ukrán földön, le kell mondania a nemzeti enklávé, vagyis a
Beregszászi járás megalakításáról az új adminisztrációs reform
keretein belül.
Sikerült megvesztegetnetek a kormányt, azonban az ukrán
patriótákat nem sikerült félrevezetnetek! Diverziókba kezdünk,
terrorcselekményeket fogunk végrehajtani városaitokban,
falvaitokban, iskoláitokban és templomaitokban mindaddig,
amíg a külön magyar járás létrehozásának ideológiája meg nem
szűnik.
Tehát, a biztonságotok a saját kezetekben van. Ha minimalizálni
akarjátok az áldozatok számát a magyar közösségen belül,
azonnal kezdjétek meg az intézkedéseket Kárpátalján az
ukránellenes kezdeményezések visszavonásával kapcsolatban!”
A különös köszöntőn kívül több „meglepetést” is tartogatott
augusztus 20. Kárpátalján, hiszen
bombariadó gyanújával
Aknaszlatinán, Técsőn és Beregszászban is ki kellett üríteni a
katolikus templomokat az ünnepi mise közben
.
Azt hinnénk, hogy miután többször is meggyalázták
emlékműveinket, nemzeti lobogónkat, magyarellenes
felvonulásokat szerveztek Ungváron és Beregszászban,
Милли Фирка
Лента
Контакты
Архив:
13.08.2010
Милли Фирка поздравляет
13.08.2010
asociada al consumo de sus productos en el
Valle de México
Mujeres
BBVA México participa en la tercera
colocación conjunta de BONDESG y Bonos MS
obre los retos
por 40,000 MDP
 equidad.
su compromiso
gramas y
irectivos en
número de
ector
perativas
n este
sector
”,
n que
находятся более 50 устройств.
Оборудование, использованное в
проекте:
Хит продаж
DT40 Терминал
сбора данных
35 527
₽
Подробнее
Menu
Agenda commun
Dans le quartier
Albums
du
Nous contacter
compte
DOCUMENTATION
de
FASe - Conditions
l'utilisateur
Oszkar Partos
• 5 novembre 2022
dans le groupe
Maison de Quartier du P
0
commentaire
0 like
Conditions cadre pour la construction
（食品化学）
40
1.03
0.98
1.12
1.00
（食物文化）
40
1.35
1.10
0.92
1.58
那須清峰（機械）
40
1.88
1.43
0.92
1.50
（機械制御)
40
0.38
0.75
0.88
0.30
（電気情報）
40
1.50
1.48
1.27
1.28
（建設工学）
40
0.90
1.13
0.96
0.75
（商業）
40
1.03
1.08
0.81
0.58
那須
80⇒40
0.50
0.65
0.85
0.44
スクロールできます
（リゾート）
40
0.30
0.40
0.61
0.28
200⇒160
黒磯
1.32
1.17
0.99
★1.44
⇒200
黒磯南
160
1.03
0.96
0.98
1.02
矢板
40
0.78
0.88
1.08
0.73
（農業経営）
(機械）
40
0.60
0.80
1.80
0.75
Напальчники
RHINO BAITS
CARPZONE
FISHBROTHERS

-*-*-

**WHAT TO WORK ON:** Please extract every line of the data above that contains the word "nemzeti", matching case exactly.

**EXERCISE RESULT:**
ukrán földön, le kell mondania a nemzeti enklávé, vagyis a
emlékműveinket, nemzeti lobogónkat, magyarellenes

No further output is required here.